Saturday, August 2, 2014

Python and Parallel Processing

(Image taken from http://www.ibm.com/support/knowledgecenter/SSEPGG_9.5.0/com.ibm.db2.luw.admin.partition.doc/doc/c0004569.html without explicit permission, but with acknowledgement of the source of the work).


I've written about Parallel Processing here before. e.g. See "What's the fuss about Parallel Processing?". I've been worried by my reading that seems to predict that imperative languages such as Python will never be able to safely cope with massively multi-processor architectures in the future. The "Downfall of Imperative Programming Languages" basically says that functional programming languages (such as Haskell and Erlang) are going to be the way of the future. I've been trying to get my head wrapped around Haskell, but so far without much success. So I was happy to hear a clear call from the Python camp that "I'm not dead yet!".

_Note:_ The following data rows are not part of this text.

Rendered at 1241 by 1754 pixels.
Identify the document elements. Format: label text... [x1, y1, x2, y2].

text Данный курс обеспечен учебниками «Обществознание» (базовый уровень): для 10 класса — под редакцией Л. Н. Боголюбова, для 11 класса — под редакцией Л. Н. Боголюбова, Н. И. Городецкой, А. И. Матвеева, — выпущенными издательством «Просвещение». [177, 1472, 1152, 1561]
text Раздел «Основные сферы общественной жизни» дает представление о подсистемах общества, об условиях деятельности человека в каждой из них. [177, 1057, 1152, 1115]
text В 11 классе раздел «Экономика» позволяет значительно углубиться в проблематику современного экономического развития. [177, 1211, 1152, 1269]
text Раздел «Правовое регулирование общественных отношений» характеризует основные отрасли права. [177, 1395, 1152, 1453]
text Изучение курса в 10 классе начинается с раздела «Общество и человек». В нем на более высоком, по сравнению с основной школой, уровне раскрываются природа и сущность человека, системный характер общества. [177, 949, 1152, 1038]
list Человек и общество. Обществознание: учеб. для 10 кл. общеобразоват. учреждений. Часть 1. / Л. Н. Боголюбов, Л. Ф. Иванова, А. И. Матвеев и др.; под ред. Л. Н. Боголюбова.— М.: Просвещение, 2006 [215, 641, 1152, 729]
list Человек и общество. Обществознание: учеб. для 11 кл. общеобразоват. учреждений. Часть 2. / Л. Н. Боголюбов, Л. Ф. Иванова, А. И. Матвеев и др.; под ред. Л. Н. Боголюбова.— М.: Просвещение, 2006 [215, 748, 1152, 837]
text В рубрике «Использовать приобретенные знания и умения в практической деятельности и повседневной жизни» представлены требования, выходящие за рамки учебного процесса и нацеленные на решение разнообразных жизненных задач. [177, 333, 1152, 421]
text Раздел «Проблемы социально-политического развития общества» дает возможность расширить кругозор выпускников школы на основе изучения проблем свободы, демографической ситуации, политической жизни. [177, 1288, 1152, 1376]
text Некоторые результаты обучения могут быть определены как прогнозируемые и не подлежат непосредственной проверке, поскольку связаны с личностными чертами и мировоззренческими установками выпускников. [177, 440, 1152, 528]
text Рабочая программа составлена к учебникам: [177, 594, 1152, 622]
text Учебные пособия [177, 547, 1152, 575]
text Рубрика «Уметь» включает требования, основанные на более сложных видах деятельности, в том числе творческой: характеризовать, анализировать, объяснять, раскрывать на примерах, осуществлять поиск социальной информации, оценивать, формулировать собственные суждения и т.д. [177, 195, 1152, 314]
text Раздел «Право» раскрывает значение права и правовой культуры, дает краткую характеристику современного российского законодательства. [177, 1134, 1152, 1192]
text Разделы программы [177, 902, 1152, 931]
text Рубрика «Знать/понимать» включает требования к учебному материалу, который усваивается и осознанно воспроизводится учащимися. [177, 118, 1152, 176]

The article that gives me new hope is "Parallelism in One Line" the gist of which is that "Sure you can use the threading library to manage pools of threads (or of processes), but that takes a lot of lines of code and is very error prone, but there's another way to do it." The other way to do it is to use a parallel version of the map function. I, for one, didn't know that there's more than one version of "map" available in the Python library.


If you do a Google search for:

Python map

you will readily find documentation for Python's standard (iterative) map routine. e.g. "Python 2.7.8 builtin functions documentation - map".


If you readily want to find documentation of the parallel version of map that the Parallelism in One Line article talks about, you need to modify your Google search to:

Python map multithreaded

which will take you to a subset of the first search. I was amused to find among the search results a 2010 ActiveState Recipe for building your own "concurrent map" function, which drew a comment from one reader asking why not just use "multiprocessing Pool.map". The recipe's author admitted not knowing about that one.


From that 2nd search I found "Multiprocessing - process based threading documentation". It does worry me that the documentation seems to have more complexity and gotchas than the Parallelism in One line article owed up to. Arguably I shouldn't be blogging about this at all until I've actually given it a try myself (but I still don't have a multi-core processor here at home).

It's a trick?


If you've been reading this carefully, you might rightfully object that it's all a bit of a trick. The map function is an element lifted from the world of functional programming and then provided in Python. The parallel version is only safe in Python if the function that you are mapping is "pure". If the function code has side-effects, then you will have race conditions and potentially suffer horribly at the hands of multi-cores. The language isn't going to inherently protect you so you have to be careful out there.


If you want to read more about the challenges of Python vs. multi-core architectures, see "Python's Hardest Problem, Revisited", by Jeff Knupp. The piece parts to roll your own multi-processes or multi-threaded Python program remain available, but be sure you have plenty of iodine and bandages on hand if you cavalierly venture into the world of multi-cores in a language that makes no promises of (much) concurrent processing safety. Design your code carefully and watch out!